Can you copy, character for character, the stretch of the rows below that begins with the line containing "- **Context:** After" and ends with the line containing "defines a piece", including both of those lines?
-- Records for the exercise follows --
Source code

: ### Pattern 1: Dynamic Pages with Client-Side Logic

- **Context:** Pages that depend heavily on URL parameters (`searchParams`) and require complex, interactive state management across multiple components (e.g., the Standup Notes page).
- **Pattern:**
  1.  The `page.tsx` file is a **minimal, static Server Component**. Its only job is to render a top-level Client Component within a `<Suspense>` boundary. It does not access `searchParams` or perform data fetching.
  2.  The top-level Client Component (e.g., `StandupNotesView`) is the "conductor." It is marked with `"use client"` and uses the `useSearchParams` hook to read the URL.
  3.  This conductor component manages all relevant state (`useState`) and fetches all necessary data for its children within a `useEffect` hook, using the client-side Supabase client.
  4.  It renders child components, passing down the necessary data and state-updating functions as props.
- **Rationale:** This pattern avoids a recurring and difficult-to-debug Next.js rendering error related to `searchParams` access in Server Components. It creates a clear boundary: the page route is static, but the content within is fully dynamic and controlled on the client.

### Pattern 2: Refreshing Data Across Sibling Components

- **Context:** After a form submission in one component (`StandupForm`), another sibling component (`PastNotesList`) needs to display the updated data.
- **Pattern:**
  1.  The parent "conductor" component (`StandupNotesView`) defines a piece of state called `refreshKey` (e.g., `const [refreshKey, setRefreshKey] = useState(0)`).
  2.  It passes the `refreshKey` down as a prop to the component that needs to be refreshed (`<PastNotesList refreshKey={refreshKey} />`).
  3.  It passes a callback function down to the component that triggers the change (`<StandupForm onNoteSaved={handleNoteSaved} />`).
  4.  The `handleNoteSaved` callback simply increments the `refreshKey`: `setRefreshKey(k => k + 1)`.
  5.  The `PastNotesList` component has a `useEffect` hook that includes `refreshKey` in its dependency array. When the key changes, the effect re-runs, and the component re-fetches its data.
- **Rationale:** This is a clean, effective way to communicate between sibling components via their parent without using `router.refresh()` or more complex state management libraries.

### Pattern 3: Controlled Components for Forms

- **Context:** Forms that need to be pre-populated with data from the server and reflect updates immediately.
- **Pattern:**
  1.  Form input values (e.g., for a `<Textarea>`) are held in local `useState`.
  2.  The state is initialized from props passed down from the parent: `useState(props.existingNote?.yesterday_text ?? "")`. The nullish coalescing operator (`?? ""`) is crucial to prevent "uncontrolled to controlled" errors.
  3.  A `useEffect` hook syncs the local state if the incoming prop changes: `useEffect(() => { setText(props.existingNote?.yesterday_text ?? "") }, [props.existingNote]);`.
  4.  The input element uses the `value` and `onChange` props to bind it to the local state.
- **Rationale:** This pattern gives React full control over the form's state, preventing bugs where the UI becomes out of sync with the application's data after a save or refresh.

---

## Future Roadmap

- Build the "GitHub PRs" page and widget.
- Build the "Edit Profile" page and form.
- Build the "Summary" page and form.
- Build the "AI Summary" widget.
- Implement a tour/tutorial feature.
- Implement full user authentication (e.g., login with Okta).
-- Records for the exercise concluded --
- Result of this task
- **Context:** After a form submission in one component (`StandupForm`), another sibling component (`PastNotesList`) needs to display the updated data.
- **Pattern:**
  1.  The parent "conductor" component (`StandupNotesView`) defines a piece of state called `refreshKey` (e.g., `const [refreshKey, setRefreshKey] = useState(0)`).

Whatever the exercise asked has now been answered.